#### Requirement:
Give only the number of lines in the listing below where the string "numbers" occurs.
Dataset excerpts Start Marker
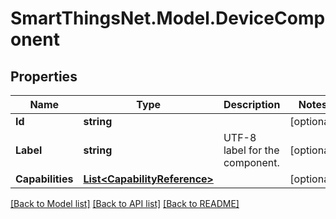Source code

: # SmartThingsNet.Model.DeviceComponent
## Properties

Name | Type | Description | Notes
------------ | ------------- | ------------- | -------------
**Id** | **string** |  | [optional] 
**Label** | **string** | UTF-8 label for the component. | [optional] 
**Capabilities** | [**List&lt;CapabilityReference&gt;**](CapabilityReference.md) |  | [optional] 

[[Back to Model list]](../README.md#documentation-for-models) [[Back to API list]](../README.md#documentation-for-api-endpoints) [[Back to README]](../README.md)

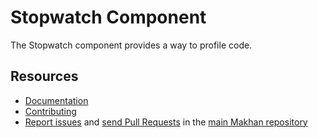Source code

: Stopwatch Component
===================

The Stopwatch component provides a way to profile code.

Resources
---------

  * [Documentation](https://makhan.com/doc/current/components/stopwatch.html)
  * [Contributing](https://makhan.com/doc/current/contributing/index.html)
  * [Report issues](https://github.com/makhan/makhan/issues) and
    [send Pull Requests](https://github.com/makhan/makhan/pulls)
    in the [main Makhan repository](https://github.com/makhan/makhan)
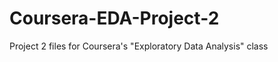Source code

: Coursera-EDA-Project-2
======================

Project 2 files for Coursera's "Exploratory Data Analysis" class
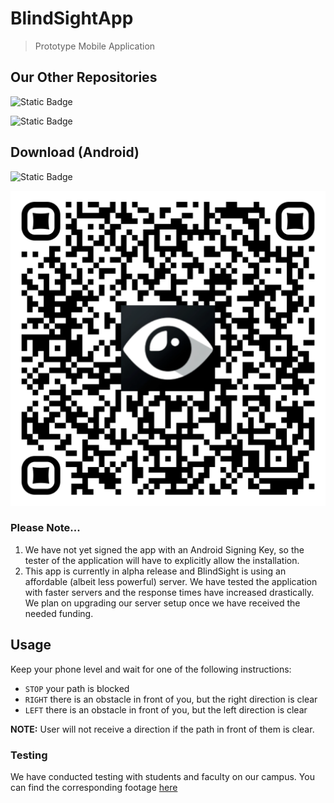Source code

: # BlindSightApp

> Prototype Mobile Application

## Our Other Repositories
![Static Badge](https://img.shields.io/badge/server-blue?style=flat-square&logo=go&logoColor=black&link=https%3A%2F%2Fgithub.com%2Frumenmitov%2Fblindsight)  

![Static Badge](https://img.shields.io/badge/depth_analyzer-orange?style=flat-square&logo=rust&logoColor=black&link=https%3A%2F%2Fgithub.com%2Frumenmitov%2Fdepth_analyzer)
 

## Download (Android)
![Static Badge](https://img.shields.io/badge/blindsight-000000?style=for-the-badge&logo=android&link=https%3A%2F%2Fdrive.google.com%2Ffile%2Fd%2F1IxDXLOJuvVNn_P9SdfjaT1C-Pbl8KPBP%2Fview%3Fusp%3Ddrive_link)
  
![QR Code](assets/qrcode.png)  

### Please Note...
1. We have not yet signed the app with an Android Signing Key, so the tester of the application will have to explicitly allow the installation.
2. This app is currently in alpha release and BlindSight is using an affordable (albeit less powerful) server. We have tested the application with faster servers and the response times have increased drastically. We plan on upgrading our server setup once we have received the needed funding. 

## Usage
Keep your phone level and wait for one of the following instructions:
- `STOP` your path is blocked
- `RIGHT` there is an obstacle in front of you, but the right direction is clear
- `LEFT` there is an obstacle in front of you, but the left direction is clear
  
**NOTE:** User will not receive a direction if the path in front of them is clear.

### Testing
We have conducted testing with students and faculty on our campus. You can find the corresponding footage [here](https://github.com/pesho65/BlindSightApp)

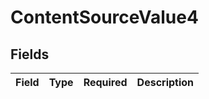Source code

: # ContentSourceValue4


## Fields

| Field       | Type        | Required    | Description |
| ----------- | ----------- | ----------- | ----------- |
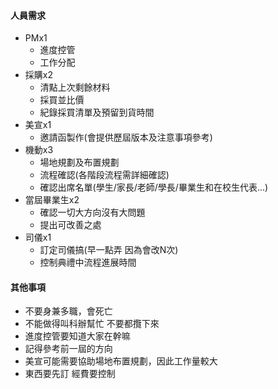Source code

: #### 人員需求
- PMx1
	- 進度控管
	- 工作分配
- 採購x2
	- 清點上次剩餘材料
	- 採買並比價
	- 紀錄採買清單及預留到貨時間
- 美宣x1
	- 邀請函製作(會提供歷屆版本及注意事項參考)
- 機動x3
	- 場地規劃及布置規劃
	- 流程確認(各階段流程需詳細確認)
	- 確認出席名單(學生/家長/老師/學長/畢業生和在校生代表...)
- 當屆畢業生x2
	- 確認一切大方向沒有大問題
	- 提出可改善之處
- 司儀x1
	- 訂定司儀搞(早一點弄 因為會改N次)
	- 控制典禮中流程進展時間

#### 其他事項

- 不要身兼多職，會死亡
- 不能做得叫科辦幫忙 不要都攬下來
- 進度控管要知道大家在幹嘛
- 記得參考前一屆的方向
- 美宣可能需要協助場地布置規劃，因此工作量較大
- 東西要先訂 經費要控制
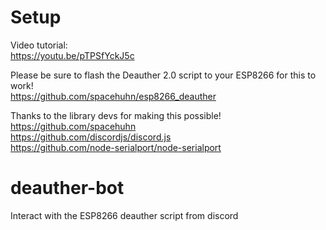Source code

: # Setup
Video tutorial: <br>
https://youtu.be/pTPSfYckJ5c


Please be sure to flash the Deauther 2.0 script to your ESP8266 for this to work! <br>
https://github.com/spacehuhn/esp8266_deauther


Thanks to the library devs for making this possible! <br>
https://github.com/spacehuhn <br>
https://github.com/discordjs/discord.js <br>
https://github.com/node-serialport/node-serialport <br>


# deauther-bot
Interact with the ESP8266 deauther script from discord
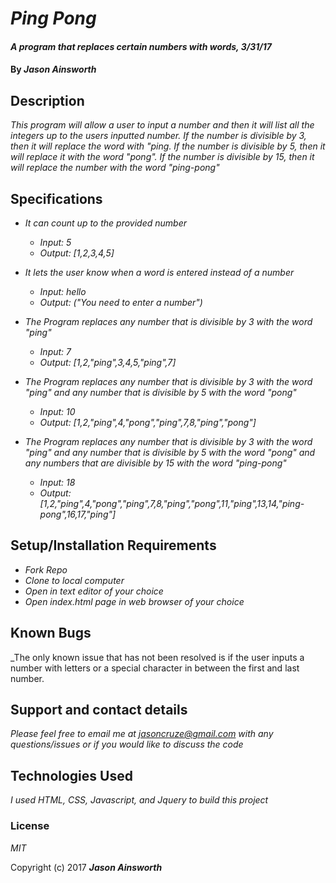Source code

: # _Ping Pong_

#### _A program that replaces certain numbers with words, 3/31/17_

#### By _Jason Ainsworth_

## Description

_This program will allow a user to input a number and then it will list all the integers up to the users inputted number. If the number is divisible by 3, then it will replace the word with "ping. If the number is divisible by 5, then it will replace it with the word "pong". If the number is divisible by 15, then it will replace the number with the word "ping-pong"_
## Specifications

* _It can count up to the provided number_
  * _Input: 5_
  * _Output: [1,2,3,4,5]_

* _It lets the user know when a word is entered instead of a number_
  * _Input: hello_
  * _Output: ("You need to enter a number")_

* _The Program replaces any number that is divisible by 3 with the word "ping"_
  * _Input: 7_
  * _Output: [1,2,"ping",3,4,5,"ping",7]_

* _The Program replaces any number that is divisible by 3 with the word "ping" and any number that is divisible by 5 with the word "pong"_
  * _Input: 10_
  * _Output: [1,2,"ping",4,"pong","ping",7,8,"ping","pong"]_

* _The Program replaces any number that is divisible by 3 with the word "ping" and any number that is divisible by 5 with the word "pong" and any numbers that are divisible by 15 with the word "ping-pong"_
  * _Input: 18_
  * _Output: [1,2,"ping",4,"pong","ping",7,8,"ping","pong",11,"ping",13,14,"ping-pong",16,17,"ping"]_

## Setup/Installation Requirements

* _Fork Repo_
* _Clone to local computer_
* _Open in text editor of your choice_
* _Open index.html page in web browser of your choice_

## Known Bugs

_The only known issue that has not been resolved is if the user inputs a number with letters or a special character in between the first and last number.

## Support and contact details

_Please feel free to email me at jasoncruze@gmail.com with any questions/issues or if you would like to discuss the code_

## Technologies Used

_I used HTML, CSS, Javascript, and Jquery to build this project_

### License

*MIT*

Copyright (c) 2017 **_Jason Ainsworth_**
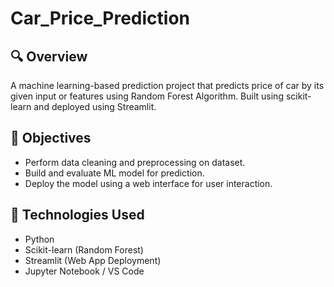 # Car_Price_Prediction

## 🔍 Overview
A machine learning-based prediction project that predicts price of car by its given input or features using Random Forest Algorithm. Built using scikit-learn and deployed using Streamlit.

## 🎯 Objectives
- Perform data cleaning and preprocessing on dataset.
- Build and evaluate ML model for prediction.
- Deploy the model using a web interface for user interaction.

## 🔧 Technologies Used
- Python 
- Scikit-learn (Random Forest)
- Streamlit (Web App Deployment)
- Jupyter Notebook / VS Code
Dataset excerpts End Marker
#### Written reply:
2